■ Reading passage ■
________________
The Return of the Light

Another solstice upon us.  The days will start getting longer again with the promise of spring and renewal.  I don’t know why we don’t celebrate this any longer as a culture or society.  Perhaps the ease with which we light and warm our homes means we don’t need to rely so much on the sun’s light anymore and we are just that much less grateful to it.  I don’t think so, though.  So many people I know struggle through the darker days and eagerly await the their lengthening again.  Perhaps we simply lack the tradition of recognizing and celebrating this yearly right of passage?

Either way it is one of my favorite days of the year, because although I love fall and winter and enjoy the colder weather, the early darkness every day takes it toll on me.

Tonight we’ll celebrate by having a fire, enjoying each other’s company (the adults will partake of some Jameson’s and gingerale, my favorite winter drink) and work on whatever crafts we want to finish for gifting.
________________
(Source records)
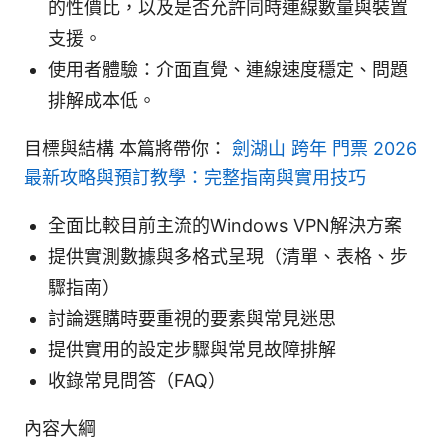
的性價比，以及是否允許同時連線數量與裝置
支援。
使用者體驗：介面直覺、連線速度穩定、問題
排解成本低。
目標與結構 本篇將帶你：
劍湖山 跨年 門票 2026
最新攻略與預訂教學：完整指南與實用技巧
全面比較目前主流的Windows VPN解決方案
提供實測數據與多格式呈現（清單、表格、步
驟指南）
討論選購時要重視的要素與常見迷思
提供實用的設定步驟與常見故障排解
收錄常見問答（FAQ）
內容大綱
________________
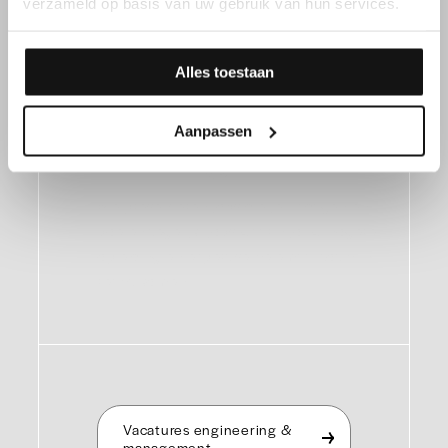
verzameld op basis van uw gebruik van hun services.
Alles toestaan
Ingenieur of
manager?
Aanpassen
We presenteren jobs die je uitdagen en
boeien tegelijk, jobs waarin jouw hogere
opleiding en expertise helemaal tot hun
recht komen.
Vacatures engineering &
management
________________
■ What you will do ■
[1] Copy the solstice post word for word from "Either way it" up to and including "toll on me.".
[2] Summarize the solstice post in two sentences.
[3] State whether each of the following agrees with the solstice post, answering yes or no and quoting the words that decide it: (a) The writer dislikes fall and winter. (b) The writer's favorite winter drink is Jameson's and gingerale. (c) The evening celebration will include a fire.

■ Task-by-task solutions ■
[1]
Either way it is one of my favorite days of the year, because although I love fall and winter and enjoy the colder weather, the early darkness every day takes it toll on me.

[2] The writer observes that the solstice marks the point when days begin to lengthen again, asks why society no longer celebrates it, and doubts that easy access to light and warmth is the reason, suggesting instead a lack of tradition. The writer calls it a favorite day because the early darkness takes a toll despite a love of fall and winter, and plans to celebrate that night with a fire, company, a favorite winter drink for the adults, and work on crafts for gifting.

[3]
(a) No: "although I love fall and winter and enjoy the colder weather"
(b) Yes: "Jameson’s and gingerale, my favorite winter drink"
(c) Yes: "Tonight we’ll celebrate by having a fire"